### TEXTE DE LECTURE
*-*-*

Aujourd'hui, le trafic de stupéfiants en bande organisée est jugé par une cour d'assises spécialement composée de magistrats professionnels. En revanche, les règlements de compte qui interviennent dans les affaires de stupéfiants sont jugés par une cour d'assises ordinaire, c'est-à-dire des jurés. Ils peuvent être l'objet de pression et être menacés. Je souhaite donc que la logique qui a permis la création d'une cour d'assises spécialement composée pour le trafic de stupéfiants s'applique quand ces trafiquants commettent des crimes, des assassinats. Enfin, je souhaite créer une nouvelle infraction d'association de malfaiteurs en matière de criminalité organisée punie de vingt ans de réclusion. Actuellement, il y a, d'un côté, l'infraction d'association de malfaiteurs, punie d'un maximum de dix ans d'emprisonnement. De l'autre, il y a l'association de malfaiteurs en matière terroriste, punie, elle, de trente ans. Mais entre les deux, il n'y a rien. Résultat, une association de malfaiteurs pour importer de la cocaïne de Colombie est punie de dix ans au maximum. Désormais, je souhaite qu'elle soit punie du double. Nous nous donnons tous les moyens afin que les trafiquants soient jugés, condamnés et purgent leur peine.

*-*-*

### DONNÉES FOURNIES
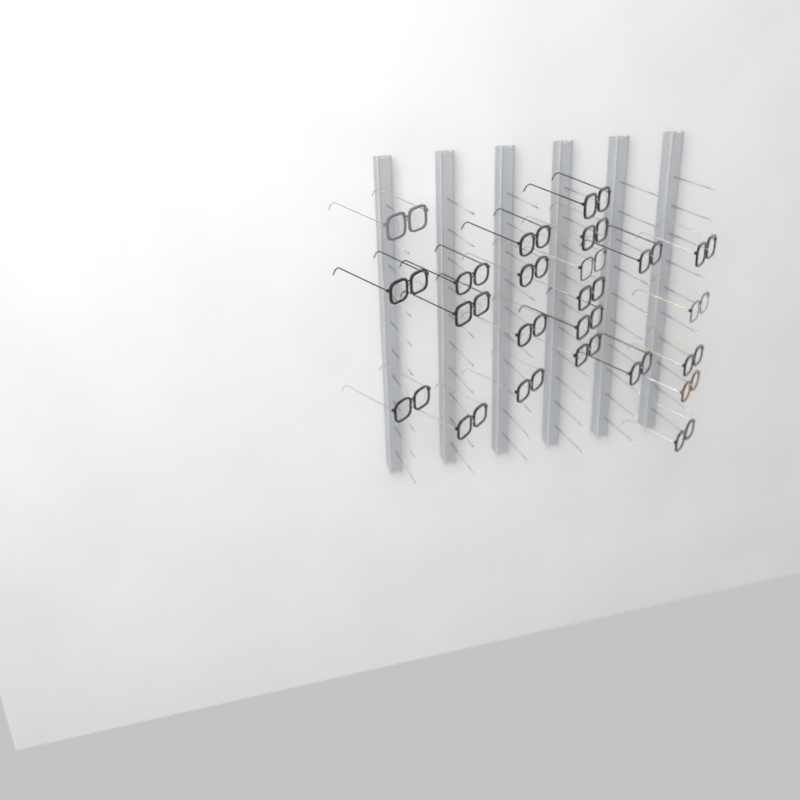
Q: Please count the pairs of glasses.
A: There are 23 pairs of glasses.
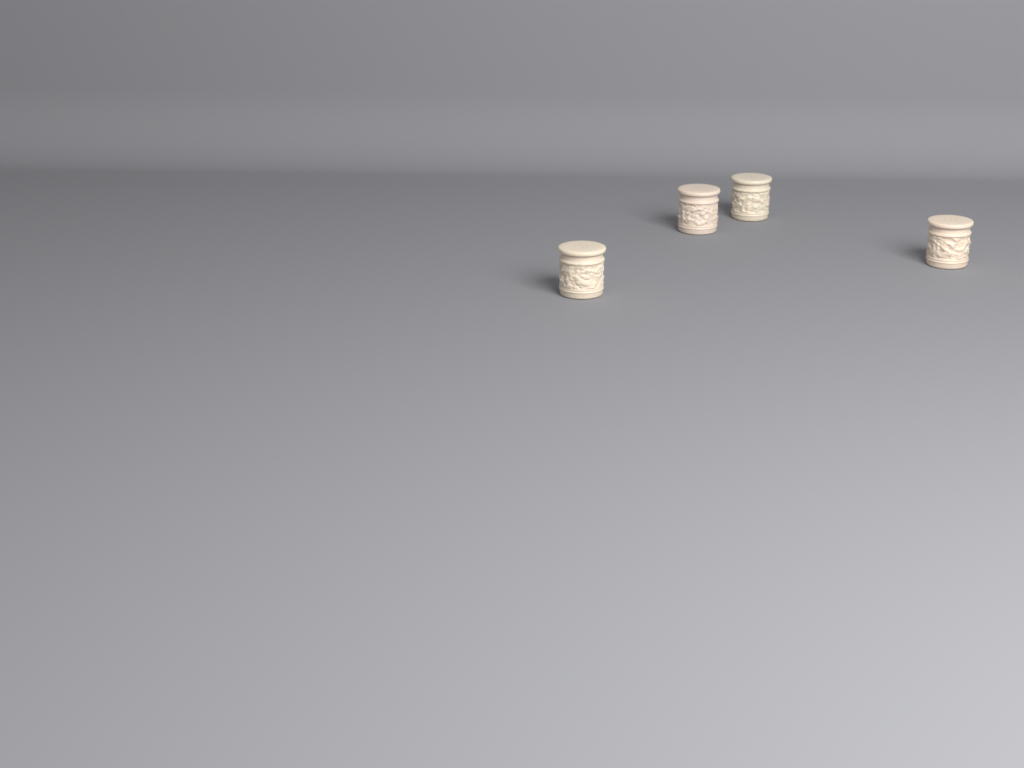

*-*-*

### CONSIGNES
a. D'après le texte sur la répression du trafic de stupéfiants, quelle est la peine maximale prévue pour l'association de malfaiteurs en matière terroriste ?
b. Prolongez le texte sur la répression du trafic de stupéfiants à partir de sa dernière phrase.

### RÉPONSES PAR CONSIGNE
a. Trente ans.

b.
Par exemple ?
Je rentre des Emirats Arabes Unis où j'ai installé un nouveau magistrat de liaison - c'est un poste que nous avons créé -, qui permettra de faciliter l'extradition des trafiquants qui gèrent leur réseau depuis l'étranger et se croient à l'abri de la justice française. Qu'ils sachent que nous renforçons notre coopération avec nos partenaires et que nous irons les chercher là-bas aussi ! Nous ferons de même à Sainte-Lucie dans les Caraïbes qui sont une plaque tournante du trafic de cocaïne. Ces magistrats de liaison sont des rouages essentiels dans la lutte contre l'impunité des trafiquants internationaux. Au Maroc, par exemple, l'action de la magistrate de liaison facilite la procédure d'extradition actuellement en cours contre le patron du gang Yoda bien connu à Marseille.
En quoi cela aura-t-il des conséquences sur la construction de prisons ? En 2017, Emmanuel Macron avait fixé comme objectif la construction de 15.000 places en dix ans...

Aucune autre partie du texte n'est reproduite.